- **Dataset excerpt**:
★ ★ ★ ★ ★ ★ ★
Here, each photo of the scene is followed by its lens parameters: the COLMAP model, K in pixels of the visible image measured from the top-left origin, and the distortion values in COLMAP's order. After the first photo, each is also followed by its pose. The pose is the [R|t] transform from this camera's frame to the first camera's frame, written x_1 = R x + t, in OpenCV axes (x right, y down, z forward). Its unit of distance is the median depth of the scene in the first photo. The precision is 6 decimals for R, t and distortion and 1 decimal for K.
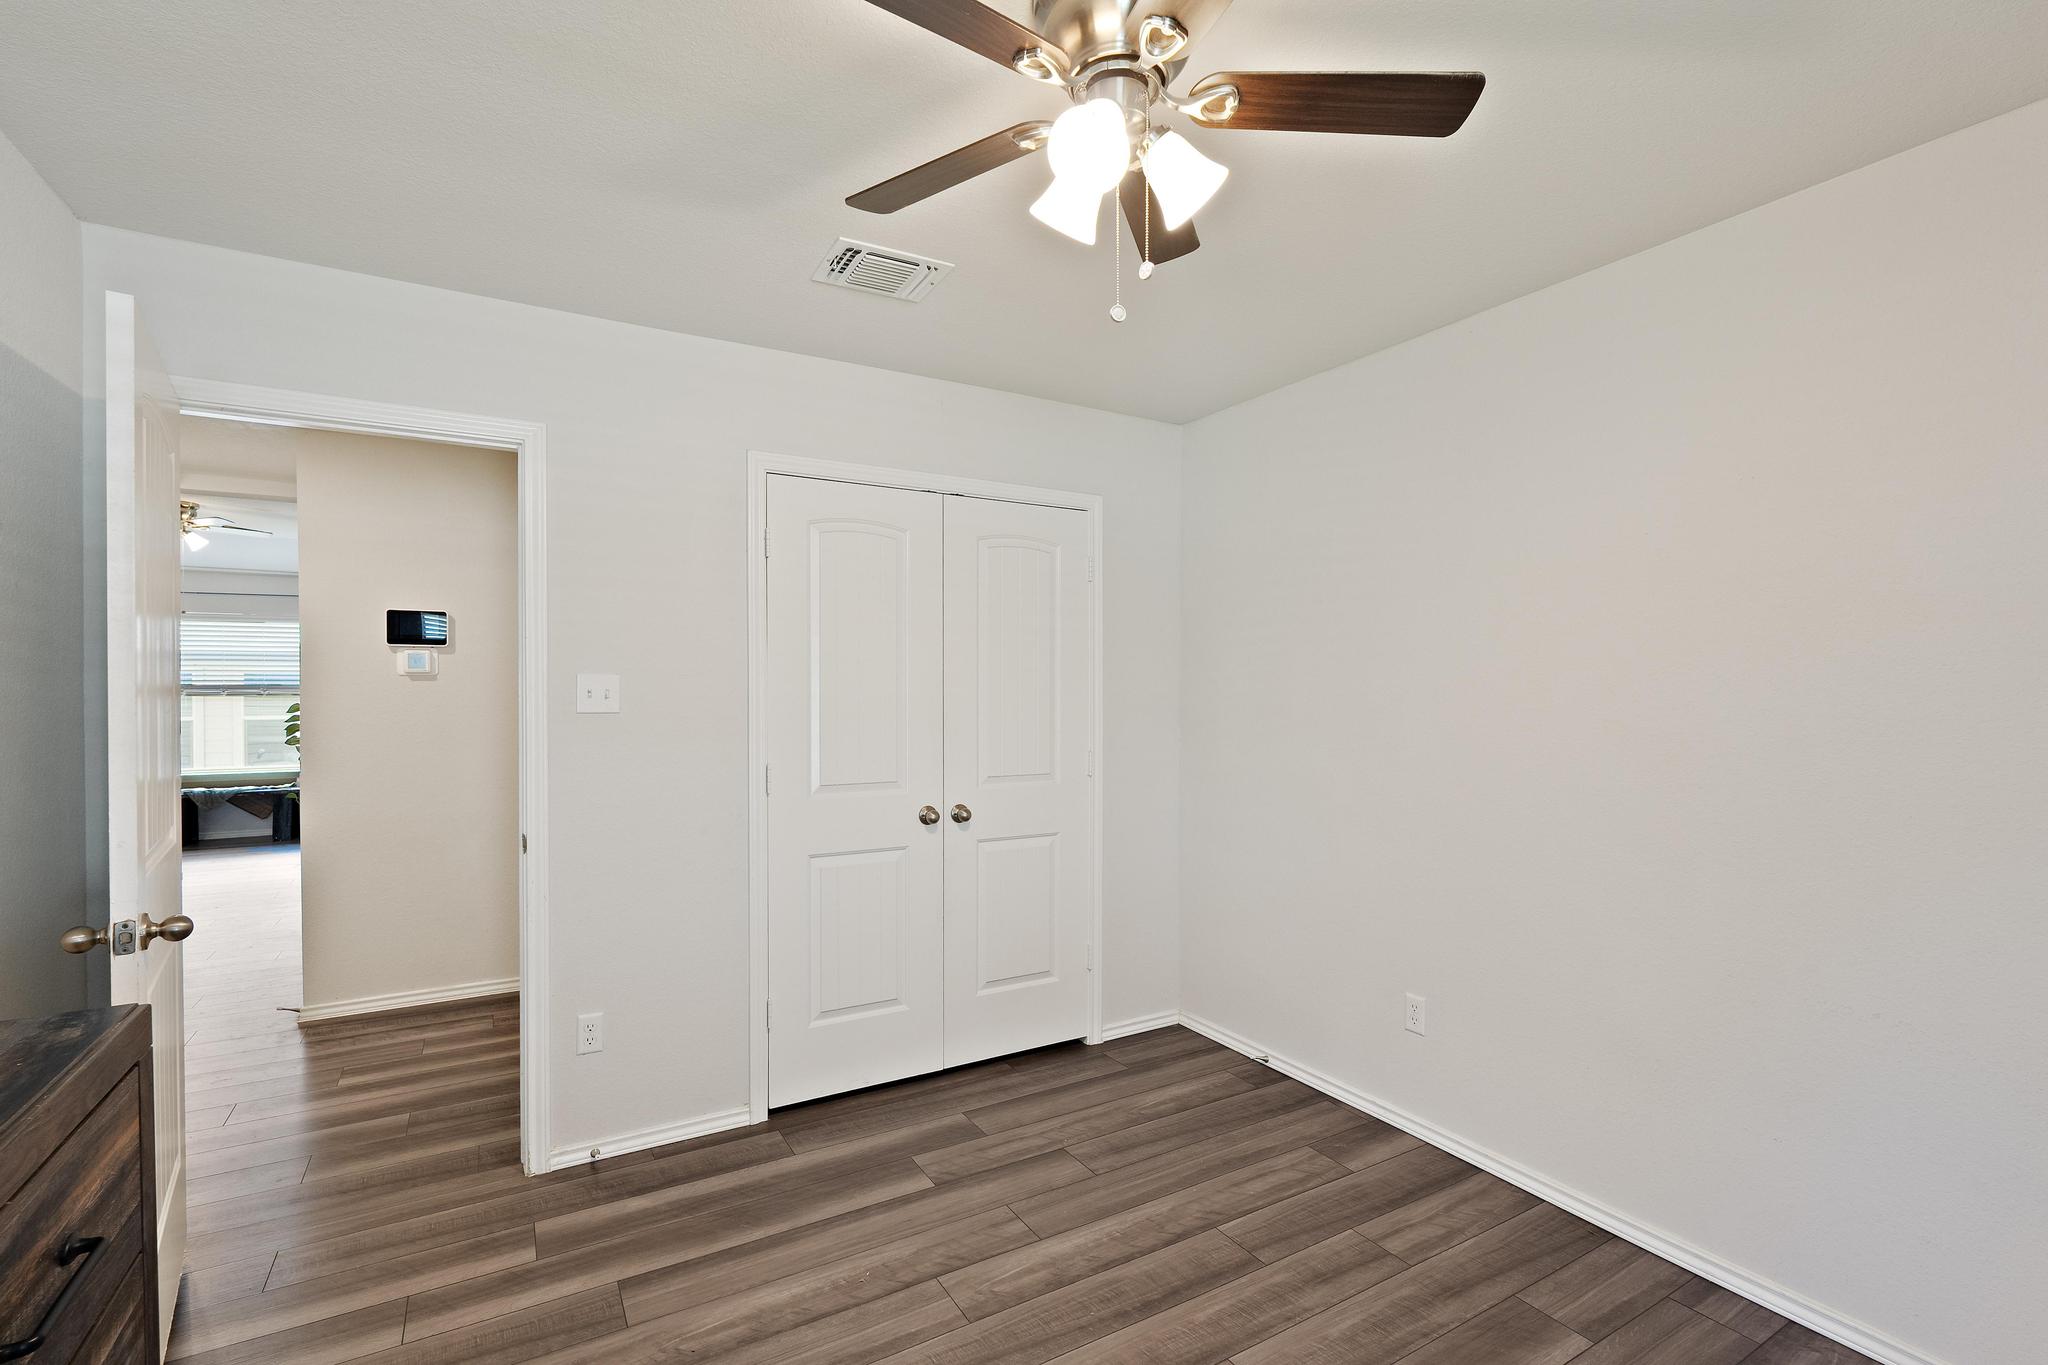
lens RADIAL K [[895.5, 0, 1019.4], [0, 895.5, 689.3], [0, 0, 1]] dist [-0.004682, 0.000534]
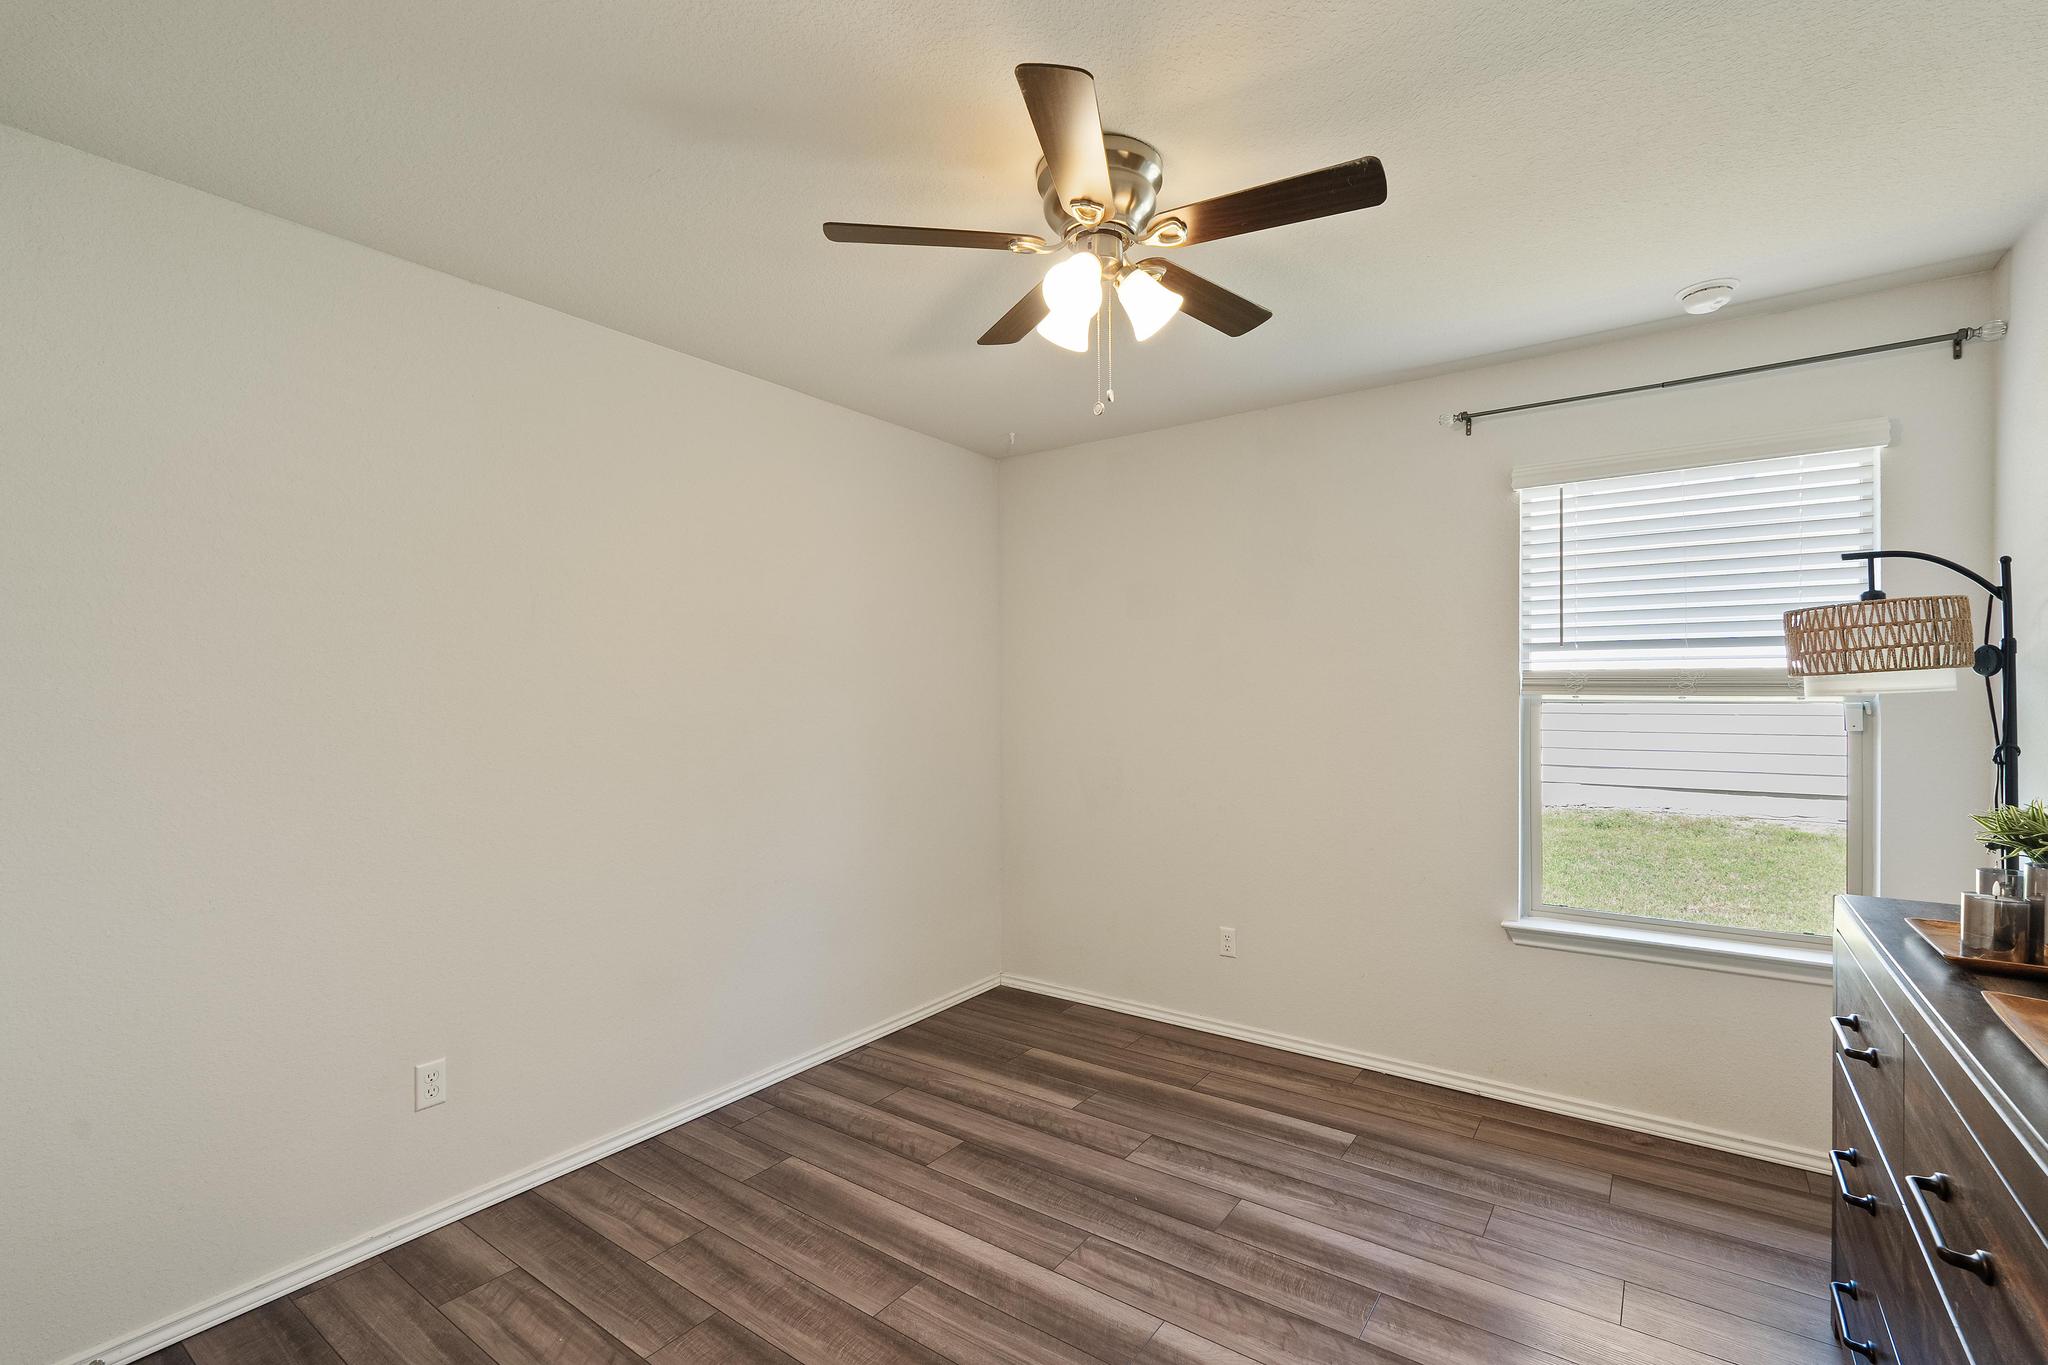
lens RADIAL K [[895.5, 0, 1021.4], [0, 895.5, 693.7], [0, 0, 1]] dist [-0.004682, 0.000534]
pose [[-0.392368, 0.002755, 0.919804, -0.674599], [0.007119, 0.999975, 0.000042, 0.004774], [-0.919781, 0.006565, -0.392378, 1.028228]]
★ ★ ★ ★ ★ ★ ★
- **Work task**: From the first line to the last, write out the data exactly, dropping any pictures.

- **Response area**:
Here, each photo of the scene is followed by its lens parameters: the COLMAP model, K in pixels of the visible image measured from the top-left origin, and the distortion values in COLMAP's order. After the first photo, each is also followed by its pose. The pose is the [R|t] transform from this camera's frame to the first camera's frame, written x_1 = R x + t, in OpenCV axes (x right, y down, z forward). Its unit of distance is the median depth of the scene in the first photo. The precision is 6 decimals for R, t and distortion and 1 decimal for K.
lens RADIAL K [[895.5, 0, 1019.4], [0, 895.5, 689.3], [0, 0, 1]] dist [-0.004682, 0.000534]
lens RADIAL K [[895.5, 0, 1021.4], [0, 895.5, 693.7], [0, 0, 1]] dist [-0.004682, 0.000534]
pose [[-0.392368, 0.002755, 0.919804, -0.674599], [0.007119, 0.999975, 0.000042, 0.004774], [-0.919781, 0.006565, -0.392378, 1.028228]]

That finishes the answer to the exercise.